• _Passage_
# # # #
#VARIANCE

Variance is a fundamental concept in statistics that measures the spread or dispersion of a set of data points around their mean (average). It provides an idea of how much the values in the dataset differ from the mean. A higher variance indicates that the data points are more spread out, while a lower variance indicates that they are closer to the mean.

### Understanding Variance

#### 1. **Population Variance**
The population variance is used when you have data for the entire population. It is denoted by $(\sigma^2)$.

#### 2. **Sample Variance**
The sample variance is used when you have data from a sample of the population. It is denoted by $(s^2)$.

### Formula for Variance

#### Population Variance
$[\sigma^2 = \frac{1}{N} \sum_{i=1}^{N} (x_i - \mu)^2 ]$
where:
- $( \sigma^2 )$ is the population variance.
# # # #
• _Given information_
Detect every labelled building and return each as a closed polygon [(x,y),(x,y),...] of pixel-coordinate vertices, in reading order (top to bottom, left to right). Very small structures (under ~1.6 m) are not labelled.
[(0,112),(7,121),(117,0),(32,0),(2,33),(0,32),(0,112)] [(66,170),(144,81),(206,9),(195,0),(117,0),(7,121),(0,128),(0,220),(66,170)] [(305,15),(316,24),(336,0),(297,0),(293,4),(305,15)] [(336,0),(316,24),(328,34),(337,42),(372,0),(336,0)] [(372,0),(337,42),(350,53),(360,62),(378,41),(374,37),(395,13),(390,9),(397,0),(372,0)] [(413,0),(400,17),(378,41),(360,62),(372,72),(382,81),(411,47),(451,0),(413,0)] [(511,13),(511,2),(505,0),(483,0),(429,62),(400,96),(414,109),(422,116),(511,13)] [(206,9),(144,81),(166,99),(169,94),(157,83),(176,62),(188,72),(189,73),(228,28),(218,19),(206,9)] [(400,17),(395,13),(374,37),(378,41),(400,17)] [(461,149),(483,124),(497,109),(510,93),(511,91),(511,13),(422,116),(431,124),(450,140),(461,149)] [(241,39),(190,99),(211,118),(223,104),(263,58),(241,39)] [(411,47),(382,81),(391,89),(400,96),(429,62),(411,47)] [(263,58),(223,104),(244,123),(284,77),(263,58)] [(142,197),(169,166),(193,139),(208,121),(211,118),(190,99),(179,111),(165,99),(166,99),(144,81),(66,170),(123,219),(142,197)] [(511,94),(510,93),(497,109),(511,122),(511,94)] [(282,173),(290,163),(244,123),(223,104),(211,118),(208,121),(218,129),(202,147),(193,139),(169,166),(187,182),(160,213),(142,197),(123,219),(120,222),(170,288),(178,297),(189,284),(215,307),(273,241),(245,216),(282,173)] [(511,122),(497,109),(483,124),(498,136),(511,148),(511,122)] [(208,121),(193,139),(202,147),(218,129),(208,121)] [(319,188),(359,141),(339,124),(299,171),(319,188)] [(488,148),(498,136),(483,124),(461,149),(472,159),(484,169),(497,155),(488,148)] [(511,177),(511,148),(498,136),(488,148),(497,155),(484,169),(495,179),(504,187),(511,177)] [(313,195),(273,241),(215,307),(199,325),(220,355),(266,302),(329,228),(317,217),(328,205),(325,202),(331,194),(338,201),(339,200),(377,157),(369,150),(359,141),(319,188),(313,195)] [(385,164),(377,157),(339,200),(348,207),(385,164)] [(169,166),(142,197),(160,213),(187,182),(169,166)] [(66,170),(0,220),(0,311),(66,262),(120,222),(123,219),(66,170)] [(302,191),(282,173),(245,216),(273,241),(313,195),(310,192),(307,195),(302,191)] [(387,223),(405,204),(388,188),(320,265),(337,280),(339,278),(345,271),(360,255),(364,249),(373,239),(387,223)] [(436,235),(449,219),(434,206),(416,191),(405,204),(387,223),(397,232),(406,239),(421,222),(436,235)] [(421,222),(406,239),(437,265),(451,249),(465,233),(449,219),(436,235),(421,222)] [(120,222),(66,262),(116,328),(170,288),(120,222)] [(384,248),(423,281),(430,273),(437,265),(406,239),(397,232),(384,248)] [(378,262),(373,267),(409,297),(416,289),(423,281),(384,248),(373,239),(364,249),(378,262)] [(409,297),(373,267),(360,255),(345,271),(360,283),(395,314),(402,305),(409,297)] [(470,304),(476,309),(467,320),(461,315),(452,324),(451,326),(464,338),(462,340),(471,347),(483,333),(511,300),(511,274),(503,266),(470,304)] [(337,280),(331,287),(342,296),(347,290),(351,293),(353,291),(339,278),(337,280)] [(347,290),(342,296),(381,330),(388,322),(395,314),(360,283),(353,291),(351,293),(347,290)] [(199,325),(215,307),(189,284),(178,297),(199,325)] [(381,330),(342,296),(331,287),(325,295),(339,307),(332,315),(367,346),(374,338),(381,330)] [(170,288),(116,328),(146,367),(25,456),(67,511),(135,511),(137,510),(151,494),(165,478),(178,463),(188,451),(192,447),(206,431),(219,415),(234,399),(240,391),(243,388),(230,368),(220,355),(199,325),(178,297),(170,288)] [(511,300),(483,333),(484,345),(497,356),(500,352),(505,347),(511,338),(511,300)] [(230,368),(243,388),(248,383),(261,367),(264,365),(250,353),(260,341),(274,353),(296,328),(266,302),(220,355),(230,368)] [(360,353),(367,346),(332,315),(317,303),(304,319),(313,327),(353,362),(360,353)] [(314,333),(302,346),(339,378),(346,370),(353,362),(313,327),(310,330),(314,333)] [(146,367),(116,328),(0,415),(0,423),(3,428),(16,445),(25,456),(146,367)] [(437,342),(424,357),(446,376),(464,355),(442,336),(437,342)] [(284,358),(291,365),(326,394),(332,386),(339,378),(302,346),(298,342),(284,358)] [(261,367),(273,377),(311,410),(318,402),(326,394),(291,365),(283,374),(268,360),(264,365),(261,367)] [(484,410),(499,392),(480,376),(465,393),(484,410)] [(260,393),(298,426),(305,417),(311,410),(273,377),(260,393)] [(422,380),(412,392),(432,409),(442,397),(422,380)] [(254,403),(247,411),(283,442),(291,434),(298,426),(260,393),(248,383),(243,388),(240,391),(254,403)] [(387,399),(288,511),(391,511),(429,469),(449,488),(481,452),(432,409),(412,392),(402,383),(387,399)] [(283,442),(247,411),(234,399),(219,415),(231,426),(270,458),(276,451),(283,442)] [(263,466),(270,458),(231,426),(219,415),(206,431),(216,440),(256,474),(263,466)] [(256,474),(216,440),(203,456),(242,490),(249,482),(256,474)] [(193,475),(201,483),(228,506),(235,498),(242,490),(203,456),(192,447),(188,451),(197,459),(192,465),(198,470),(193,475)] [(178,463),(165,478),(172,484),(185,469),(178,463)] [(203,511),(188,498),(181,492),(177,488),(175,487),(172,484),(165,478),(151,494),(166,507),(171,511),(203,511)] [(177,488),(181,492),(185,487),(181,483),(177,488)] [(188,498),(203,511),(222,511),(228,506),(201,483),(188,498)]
# # # #
• _Given request 1_
List every heading in the variance text, in the order they appear.
• _Given request 2_
Carry on writing the variance explanation from the point where it stops.

• _Reply 1_
VARIANCE
Understanding Variance
1. Population Variance
2. Sample Variance
Formula for Variance
Population Variance

• _Reply 2_
- \( N \) is the number of data points in the population.
- $( x_i )$ is each individual data point.
- $( \mu )$ is the population mean.

#### Sample Variance
$[ s^2 = \frac{1}{n-1} \sum_{i=1}^{n} (x_i - \bar{x})^2 ]$
where:
- $( s^2 )$ is the sample variance.
- $( n )$ is the number of data points in the sample.
- $( x_i )$ is each individual data point.
- $( \bar{x} )$ is the sample mean.

### Steps to Calculate Variance

1. **Find the Mean (Average):**
   - For population: $( \mu = \frac{1}{N} \sum_{i=1}^{N} x_i )$
   - For sample: $( \bar{x} = \frac{1}{n} \sum_{i=1}^{n} x_i )$

2. **Subtract the Mean from Each Data Point and Square the Result:**
   - Calculate $((x_i - \mu)^2)$ for each data point in a population.
   - Calculate $((x_i - \bar{x})^2)$ for each data point in a sample.

3. **Sum All the Squared Differences:**
   - Sum the squared differences obtained in the previous step.

4. **Divide by the Number of Data Points:**
   - For population: Divide by \(N\).
   - For sample: Divide by \(n-1\).

### Example Calculation

Suppose we have the following sample data: \(5, 10, 15, 20, 25\).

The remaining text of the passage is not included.